Les juridictions du fond ont fait usage de cette solution : CA Dijon, 29 septembre 2009, n°08/02140 ; CA Toulouse, 4 mai 2017, n°16/06349;
CA Grenoble, 11 juin 2008, n°06/02790.
Il est douteux ici que puisse être retenu, sur le terrain de l’article 1722 du code civil, que soient entièrement indus les loyers pour le recouvrement desquels la mesure conservatoire contestée a été pratiquée, dès lors qu’aucune mesure administrative n’a imposé la fermeture de l’hôtel exploité par la demanderesse.
Cependant, la demanderesse établit suffisamment que, même si les hôtels parisiens n’ont pas fait l’objet de mesures de fermeture administrative, les mesures adoptées par la puissance publique en mars 2020 pour lutter contre la propagation du virus du Covid-19, en particulier celles tendant à la restriction de la circulation et des transports internationaux imprévisibles au moment de la conclusion du bail, ont fortement affecté son activité depuis le 15 mars 2020.
Dans ces circonstances exceptionnelles, indépendantes de la volonté des parties, l’emploi d’une mesure conservatoire sans autorisation judiciaire préalable pour le paiement du terme du 2e trimestre de l’année
2020, échu le 1er avril 2020, ou pour le paiement du loyer dû au titre de la deuxième quinzaine du mois de mars 2020, n’est pas proportionné, compte tenu de la valeur du fonds de commerce en cause, aux nécessités de la conservation de la créance.

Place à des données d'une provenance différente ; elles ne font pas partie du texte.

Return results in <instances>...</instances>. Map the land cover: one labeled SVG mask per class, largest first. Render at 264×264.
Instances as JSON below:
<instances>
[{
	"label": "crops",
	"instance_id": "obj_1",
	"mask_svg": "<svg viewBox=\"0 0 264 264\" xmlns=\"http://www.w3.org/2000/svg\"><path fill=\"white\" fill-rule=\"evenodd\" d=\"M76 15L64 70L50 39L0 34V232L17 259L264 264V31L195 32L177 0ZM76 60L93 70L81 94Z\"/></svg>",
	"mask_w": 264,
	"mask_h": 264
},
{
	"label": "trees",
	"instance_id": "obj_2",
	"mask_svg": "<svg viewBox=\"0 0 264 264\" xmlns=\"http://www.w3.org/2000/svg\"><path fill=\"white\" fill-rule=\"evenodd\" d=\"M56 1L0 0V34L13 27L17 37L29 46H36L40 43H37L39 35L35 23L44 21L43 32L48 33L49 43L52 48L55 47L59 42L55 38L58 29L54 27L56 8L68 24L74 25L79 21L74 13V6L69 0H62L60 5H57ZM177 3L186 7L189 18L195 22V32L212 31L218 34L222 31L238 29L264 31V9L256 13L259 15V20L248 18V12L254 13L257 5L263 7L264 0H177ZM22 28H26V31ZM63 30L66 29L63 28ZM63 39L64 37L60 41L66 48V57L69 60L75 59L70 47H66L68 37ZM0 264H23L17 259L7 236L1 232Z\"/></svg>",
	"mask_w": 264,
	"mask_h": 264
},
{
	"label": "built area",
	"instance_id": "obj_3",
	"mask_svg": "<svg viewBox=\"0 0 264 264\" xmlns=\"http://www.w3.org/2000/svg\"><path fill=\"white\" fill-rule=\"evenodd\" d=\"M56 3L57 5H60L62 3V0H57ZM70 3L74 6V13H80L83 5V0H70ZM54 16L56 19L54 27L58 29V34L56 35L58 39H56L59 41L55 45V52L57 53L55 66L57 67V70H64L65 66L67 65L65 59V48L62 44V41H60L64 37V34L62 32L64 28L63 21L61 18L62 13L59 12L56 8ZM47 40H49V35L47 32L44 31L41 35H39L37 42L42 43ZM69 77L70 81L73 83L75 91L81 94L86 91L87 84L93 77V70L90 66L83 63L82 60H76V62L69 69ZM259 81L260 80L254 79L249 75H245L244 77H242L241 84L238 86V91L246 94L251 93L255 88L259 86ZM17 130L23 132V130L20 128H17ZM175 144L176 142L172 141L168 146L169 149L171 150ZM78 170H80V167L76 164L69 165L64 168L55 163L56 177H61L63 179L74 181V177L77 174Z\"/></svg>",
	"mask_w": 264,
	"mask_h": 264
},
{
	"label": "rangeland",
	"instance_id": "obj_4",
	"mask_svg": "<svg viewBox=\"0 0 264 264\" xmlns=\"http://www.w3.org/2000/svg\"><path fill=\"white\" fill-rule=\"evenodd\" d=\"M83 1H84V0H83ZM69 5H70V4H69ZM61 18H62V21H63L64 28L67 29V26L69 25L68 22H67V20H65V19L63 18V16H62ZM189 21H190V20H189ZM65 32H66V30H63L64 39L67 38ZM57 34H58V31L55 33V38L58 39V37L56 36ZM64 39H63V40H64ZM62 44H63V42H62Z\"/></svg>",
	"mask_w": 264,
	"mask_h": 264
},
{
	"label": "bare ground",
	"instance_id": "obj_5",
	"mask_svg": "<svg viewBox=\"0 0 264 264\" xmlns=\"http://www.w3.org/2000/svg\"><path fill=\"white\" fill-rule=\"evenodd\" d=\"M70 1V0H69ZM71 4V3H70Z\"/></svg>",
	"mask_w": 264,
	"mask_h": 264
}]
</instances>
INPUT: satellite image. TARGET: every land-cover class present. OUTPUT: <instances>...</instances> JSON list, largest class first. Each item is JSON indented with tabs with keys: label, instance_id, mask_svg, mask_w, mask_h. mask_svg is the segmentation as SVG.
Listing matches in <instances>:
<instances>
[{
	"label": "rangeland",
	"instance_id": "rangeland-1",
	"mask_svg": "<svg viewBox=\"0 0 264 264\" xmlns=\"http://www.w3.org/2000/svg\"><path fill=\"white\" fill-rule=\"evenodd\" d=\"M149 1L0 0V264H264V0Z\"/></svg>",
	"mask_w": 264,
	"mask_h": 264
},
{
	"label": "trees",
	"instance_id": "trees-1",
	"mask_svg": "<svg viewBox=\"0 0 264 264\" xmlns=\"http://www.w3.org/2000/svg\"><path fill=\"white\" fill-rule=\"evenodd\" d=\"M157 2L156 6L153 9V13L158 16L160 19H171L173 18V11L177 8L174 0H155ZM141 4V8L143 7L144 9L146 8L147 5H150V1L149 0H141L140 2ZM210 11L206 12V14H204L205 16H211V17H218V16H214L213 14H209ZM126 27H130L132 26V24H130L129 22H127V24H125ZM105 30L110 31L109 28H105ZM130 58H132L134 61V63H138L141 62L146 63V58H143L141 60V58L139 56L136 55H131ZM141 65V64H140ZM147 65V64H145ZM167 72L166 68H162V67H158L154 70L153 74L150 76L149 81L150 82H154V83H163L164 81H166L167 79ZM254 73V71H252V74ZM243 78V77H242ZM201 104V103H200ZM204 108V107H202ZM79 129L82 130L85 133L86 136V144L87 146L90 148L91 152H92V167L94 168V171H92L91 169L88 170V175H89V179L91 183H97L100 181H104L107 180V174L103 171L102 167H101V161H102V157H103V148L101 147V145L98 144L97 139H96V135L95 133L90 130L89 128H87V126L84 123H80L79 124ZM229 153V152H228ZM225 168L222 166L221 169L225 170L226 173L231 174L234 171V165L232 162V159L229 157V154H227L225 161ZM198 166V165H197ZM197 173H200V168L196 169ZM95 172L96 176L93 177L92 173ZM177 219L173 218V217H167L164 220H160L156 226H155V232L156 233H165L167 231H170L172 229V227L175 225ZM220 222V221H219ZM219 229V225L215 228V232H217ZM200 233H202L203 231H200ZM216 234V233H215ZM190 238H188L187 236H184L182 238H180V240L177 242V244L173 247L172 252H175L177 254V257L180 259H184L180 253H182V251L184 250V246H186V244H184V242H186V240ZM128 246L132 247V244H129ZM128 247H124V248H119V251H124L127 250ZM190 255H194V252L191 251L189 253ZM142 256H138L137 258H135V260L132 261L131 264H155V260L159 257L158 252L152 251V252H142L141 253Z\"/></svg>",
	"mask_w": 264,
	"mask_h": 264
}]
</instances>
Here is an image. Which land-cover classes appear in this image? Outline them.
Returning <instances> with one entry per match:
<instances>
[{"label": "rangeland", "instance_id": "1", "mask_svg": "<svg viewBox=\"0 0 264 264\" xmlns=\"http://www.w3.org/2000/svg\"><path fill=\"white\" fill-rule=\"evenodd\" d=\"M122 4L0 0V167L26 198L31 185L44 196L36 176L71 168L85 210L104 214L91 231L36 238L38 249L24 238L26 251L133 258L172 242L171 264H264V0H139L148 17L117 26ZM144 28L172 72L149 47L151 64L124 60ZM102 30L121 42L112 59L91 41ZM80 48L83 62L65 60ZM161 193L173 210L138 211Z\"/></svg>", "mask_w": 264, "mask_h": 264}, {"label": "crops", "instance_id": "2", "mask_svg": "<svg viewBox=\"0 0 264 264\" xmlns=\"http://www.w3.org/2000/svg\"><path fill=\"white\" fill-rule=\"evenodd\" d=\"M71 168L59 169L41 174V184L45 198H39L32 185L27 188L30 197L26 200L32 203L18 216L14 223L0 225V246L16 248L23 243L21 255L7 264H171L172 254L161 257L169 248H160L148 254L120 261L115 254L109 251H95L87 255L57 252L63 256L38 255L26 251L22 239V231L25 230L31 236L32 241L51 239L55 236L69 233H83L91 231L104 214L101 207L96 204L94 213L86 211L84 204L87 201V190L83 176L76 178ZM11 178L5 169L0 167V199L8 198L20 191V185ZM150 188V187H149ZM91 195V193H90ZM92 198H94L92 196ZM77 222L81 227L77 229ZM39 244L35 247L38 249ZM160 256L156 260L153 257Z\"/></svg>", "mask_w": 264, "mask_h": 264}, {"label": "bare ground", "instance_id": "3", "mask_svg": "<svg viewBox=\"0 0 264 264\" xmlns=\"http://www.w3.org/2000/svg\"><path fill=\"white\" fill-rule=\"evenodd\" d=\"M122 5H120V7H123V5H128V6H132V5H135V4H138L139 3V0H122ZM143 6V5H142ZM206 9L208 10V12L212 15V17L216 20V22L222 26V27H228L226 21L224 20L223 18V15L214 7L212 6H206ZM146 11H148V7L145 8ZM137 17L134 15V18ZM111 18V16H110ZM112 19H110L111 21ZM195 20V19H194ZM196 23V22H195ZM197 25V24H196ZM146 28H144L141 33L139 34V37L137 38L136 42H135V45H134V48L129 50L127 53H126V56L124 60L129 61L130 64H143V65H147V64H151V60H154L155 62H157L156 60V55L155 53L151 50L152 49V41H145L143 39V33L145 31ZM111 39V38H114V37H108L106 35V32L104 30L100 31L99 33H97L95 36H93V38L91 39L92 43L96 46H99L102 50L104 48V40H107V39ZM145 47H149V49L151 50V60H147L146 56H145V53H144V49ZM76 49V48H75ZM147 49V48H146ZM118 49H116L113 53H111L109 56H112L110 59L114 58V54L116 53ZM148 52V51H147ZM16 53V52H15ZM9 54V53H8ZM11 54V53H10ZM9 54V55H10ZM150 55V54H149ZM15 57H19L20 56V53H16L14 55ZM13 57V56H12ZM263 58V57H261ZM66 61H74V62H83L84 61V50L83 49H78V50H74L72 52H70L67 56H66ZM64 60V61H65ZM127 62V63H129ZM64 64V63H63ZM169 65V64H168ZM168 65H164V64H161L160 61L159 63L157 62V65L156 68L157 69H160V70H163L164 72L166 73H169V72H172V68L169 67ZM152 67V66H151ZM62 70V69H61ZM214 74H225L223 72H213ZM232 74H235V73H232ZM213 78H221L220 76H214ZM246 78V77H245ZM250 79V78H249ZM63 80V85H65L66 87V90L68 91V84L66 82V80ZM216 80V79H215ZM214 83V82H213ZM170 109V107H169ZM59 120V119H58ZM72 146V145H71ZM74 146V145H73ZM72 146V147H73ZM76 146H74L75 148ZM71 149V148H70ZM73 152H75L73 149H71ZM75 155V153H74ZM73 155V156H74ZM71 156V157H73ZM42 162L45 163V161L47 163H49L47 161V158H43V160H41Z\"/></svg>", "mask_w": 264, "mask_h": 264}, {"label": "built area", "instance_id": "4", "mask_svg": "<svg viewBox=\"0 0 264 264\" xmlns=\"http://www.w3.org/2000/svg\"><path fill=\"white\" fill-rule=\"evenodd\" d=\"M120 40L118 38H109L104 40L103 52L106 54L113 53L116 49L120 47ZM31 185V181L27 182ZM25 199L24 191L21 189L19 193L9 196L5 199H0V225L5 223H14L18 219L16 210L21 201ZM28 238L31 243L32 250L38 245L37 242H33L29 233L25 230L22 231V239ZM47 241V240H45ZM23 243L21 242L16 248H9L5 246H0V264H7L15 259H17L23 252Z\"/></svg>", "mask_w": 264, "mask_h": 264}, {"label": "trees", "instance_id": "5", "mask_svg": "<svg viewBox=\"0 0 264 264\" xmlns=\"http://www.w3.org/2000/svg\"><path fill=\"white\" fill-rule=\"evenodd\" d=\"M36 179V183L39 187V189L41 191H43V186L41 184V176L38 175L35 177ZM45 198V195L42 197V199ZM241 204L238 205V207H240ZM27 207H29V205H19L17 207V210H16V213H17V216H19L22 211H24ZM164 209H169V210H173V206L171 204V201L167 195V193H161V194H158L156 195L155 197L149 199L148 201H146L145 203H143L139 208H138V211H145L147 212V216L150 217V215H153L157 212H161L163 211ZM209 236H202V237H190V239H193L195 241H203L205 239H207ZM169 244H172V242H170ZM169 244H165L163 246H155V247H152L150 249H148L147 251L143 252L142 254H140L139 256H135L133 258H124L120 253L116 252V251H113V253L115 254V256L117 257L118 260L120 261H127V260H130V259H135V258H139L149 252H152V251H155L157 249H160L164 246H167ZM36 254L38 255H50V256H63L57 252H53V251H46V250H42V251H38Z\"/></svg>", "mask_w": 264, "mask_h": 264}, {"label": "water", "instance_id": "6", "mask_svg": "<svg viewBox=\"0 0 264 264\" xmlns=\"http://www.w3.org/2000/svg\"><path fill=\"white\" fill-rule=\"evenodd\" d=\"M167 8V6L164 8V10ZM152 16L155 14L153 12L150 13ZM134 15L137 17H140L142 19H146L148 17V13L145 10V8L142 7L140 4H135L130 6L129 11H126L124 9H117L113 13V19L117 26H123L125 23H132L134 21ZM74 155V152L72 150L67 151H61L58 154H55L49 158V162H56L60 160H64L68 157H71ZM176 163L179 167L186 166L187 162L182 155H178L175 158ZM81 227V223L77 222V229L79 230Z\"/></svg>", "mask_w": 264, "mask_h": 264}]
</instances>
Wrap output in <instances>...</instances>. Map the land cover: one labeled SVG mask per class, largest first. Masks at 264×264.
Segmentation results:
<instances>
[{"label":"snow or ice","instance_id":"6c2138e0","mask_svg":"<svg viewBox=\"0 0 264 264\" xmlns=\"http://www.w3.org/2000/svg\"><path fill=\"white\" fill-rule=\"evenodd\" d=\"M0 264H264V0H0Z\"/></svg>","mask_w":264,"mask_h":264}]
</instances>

Il doit donc être donné mainlevée de la saisie critiquée.
7
Sur les demandes accessoires
Selon l’article L. 512-2 du code des procédures civiles d’exécution, lorsque la mainlevée d’une mesure conservatoire a été ordonnée par le juge, le créancier peut être condamné à réparer le préjudice causé par la mesure conservatoire ; cette condamnation n’exige pas la démonstration d’une faute du créancier (2ème Civ., 29 janvier 2004, n°01-17.161, publié ; 3ème Civ., 21 octobre 2009, n°08-12.687, publié).
Page 6
En l’espèce, la mesure conservatoire critiquée aura occasionné des frais bancaires et immobilisé une partie de la trésorerie entre le 30 septembre 2020 et la date du présent jugement. Ce préjudice sera réparé par l’allocation à la société Vintimille Hôtel d’une somme forfaitaire de
1.000 € à titre de dommages intérêts.
L’équité commande enfin d’allouer à la demanderesse l’indemnité de procédure prévue au dispositif.
PAR CES MOTIFS,
le juge de l’exécution
Donne mainlevée de la saisie conservatoire du 30 septembre 2020;
Condamne la société Résidence du […] à payer à la société Vintimille Hôtel la somme de 1.000 € à titre de dommages intérêts ;
Condamne la société Résidence du […] à payer à la société Vintimille Hôtel la somme de 1.500 € au titre de l’article 700 du code de procédure civile;
Condamne la société Résidence du […] aux dépens.